With a remaining backlog of around 6,000 unopened cases, and without such changes, the argument goes, the service will continue to be bogged down by historical complaints that are hard to investigate and costly to resolve. Based on cases brought in the past 12 months, current experience suggests that reducing the time limit to one year would cut the backlog by 30%.
The ombudsman is also proposing to enable its staff to dismiss a complaint without the need to first accept that case for investigation, subject to specific criteria. Cases could be dismissed mid-investigation if a reasonable revised offer is made by a law firm to settle. The ombudsman would also be able to conclude that a final decision is not needed on a case if no substantive issues have been raised.
Chief ombudsman Paul McFadden does not deny that consumers will feel less protected by the proposed reforms, but he insists they will still get the redress they seek.
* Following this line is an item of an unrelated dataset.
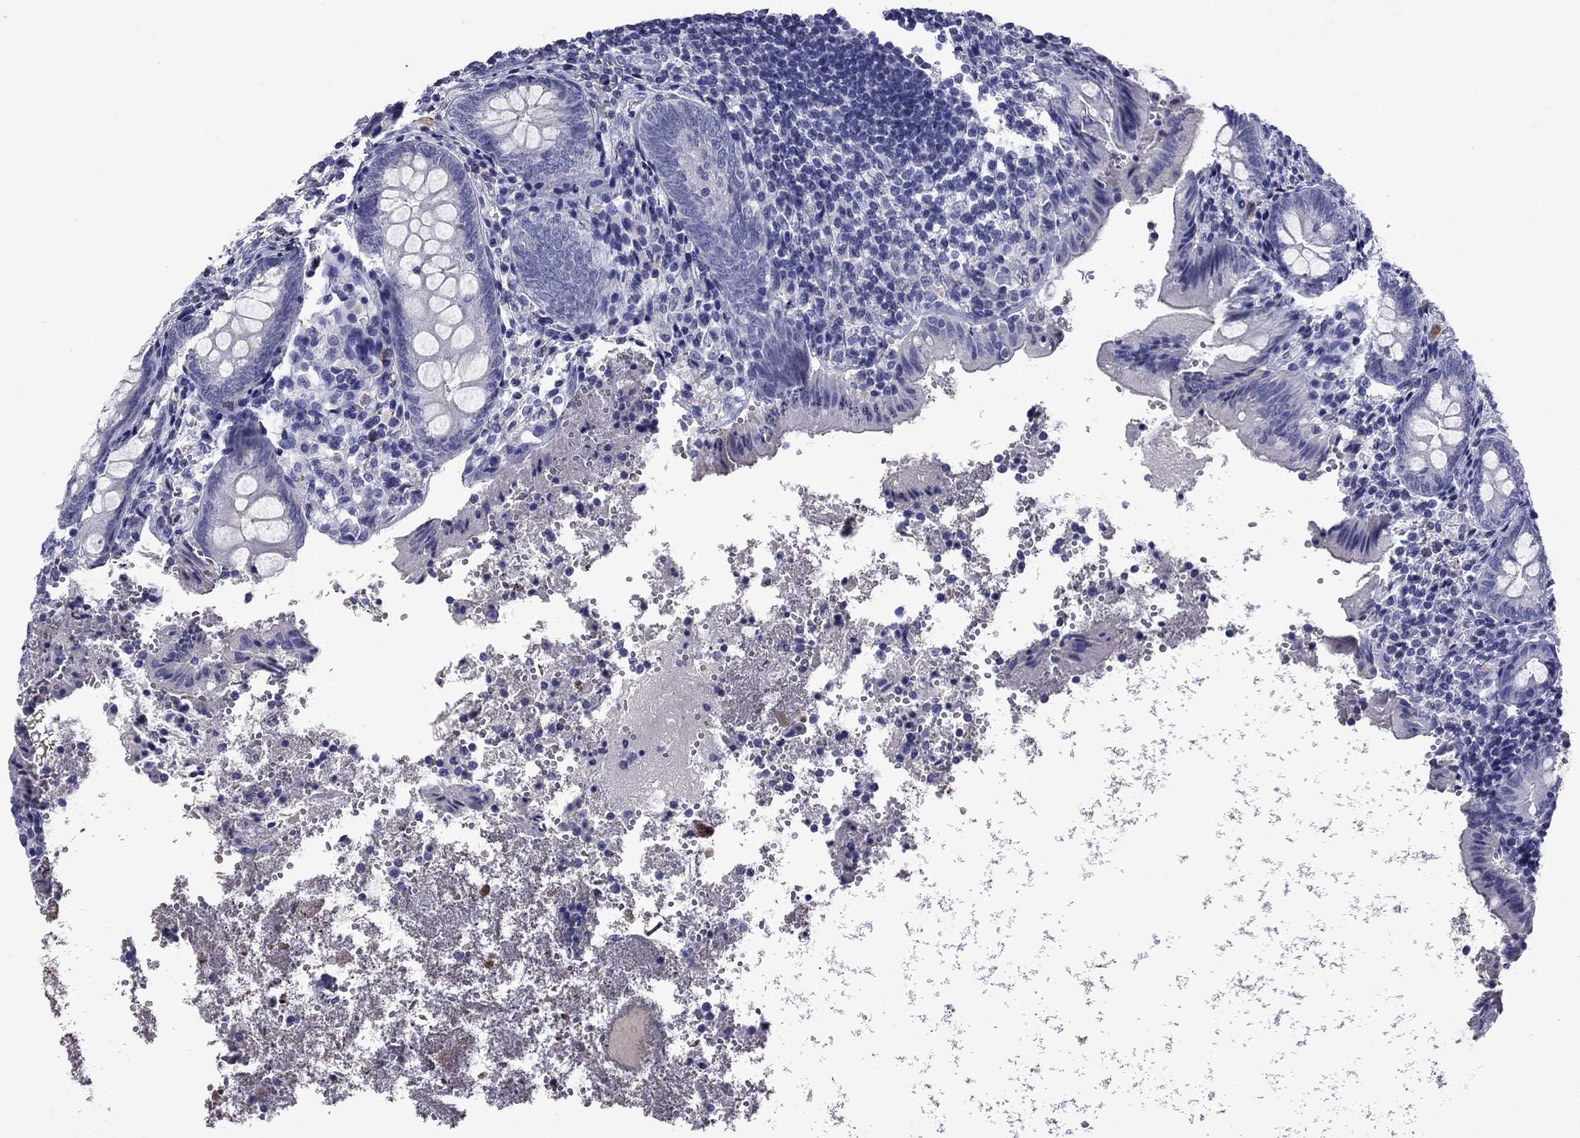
{"staining": {"intensity": "negative", "quantity": "none", "location": "none"}, "tissue": "appendix", "cell_type": "Glandular cells", "image_type": "normal", "snomed": [{"axis": "morphology", "description": "Normal tissue, NOS"}, {"axis": "topography", "description": "Appendix"}], "caption": "High power microscopy histopathology image of an immunohistochemistry (IHC) histopathology image of normal appendix, revealing no significant staining in glandular cells. Nuclei are stained in blue.", "gene": "CFAP119", "patient": {"sex": "female", "age": 23}}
‘This is not about denying access or minimising service, it is about getting outcomes as quickly as possible,’ McFadden tells the Gazette. ‘It is in no one’s interests to go through a detailed investigation process and get to an outcome you could have got to at an earlier stage. What we’re proposing is very much in line with where those other [ombudsman] schemes are.’
There is evidence to suggest that exhaustive investigations achieve similar results to those resolved quickly. Around 40% of cases go to an ombudsman decision but the organisation’s research shows that 80-85% of those outcomes would have been the same without an investigator.
Elisabeth Davies, chair of the Office for Legal Complaints, was criticised in some quarters for her assertion that the proposals were not designed to ‘close doors’ to people with a grievance against their lawyer. But the organisation insists that current rules do not afford the flexibility to reach ‘minimum formality’ in the process and are hampering efforts to provide a decent service.
'It is in no one’s interests to go through a detailed investigation process and get to an outcome you could have got to at an earlier stage. What we’re proposing is very much in line with where those other [ombudsman] schemes are'
Paul McFadden, chief ombudsman
McFadden says in an ‘ideal world’ the six-year limit would remain – and there will be exceptions to the one-year rule – but he stresses the need to find a balance. ‘The longer you go back in years the more difficult it becomes. This is about providing an appropriate, proportionate redress service for all. That means for some people it is not proportionate for their cases to go through the whole process.’
After a number of years where delays and staff attrition have plagued the ombudsman service, a noticeable streak of optimism is currently running through the organisation.
A recruitment drive run towards the end of last year attracted 900 applicants, of which 40 new starters will join from next month. The extra numbers are beyond what was initially required, to take account of any staff leaving over the coming months.
The extra staff mean that, for the moment, plans to take on agency workers are on the back-burner. But the next stage in bringing down the backlog could still lie outside the organisation. McFadden and his fellow members of the executive will meet with the Ministry of Justice in the spring to seek the go-ahead to make a block of similar cases and send them to specialist investigators for assessment, before returning to the ombudsman for decisions.
McFadden does not promise the change will be a silver bullet but predicts it will be a ‘real tipping point towards being sustainable’.
He adds: ‘What you will see in the [forthcoming] business plan is to get that [backlog] down to a working level. Over the course of this year in Q1 it will start to reduce and [get] to half this year and then to 600-1,000.
‘It is ambitious but credible. We have tried to break down clearly where those numbers are going to come from. The rebalancing we have done this year to early resolution is something we are going to continue. [Around 1,000 cases in the last year have been resolved early].
‘It is about the right outcome at the right point. You are not there to give what [people] want all the time, you are there to get to the right answer.’